(Scene geometry reasoning data)
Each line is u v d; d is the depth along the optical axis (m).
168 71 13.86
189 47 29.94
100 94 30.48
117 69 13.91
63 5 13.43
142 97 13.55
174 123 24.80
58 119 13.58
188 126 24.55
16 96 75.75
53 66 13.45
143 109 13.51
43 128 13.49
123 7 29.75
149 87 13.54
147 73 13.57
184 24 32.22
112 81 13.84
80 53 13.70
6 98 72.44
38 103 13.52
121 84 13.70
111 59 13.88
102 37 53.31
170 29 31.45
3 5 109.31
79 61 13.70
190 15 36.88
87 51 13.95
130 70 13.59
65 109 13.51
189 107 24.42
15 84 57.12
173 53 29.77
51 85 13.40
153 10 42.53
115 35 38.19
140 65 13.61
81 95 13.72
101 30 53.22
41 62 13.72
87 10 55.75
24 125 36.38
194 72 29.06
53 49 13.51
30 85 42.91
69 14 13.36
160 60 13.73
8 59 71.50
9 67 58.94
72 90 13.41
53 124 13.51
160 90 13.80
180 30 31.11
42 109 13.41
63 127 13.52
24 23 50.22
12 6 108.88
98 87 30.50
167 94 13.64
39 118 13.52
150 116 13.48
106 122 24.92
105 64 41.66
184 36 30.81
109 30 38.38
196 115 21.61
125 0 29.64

* * *

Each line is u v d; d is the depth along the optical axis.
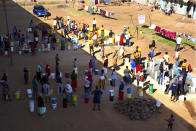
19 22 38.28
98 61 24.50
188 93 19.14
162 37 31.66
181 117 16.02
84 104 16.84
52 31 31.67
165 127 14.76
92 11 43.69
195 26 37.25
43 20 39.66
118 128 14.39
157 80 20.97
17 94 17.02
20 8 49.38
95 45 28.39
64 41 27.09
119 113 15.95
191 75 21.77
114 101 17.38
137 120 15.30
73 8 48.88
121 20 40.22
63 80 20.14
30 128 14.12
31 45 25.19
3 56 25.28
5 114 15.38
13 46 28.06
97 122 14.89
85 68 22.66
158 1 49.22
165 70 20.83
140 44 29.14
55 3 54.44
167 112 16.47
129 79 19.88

--

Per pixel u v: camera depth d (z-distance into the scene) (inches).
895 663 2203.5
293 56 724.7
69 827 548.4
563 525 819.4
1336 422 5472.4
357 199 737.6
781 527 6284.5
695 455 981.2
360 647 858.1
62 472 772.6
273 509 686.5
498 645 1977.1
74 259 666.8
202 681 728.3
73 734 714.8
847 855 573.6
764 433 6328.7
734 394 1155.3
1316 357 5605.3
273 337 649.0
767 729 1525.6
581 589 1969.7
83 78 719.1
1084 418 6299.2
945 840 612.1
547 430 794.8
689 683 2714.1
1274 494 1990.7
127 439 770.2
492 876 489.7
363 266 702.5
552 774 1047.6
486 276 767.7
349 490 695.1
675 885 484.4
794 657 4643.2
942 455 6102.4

YOUR TASK: Report each line above that includes the string "depth".

RESPONSE FOR THIS EXERCISE:
Each line is u v d; d is the depth along the optical axis (m).
Each line is u v d; d is the depth along the optical axis.
Per pixel u v: camera depth d (z-distance into the scene) (inches).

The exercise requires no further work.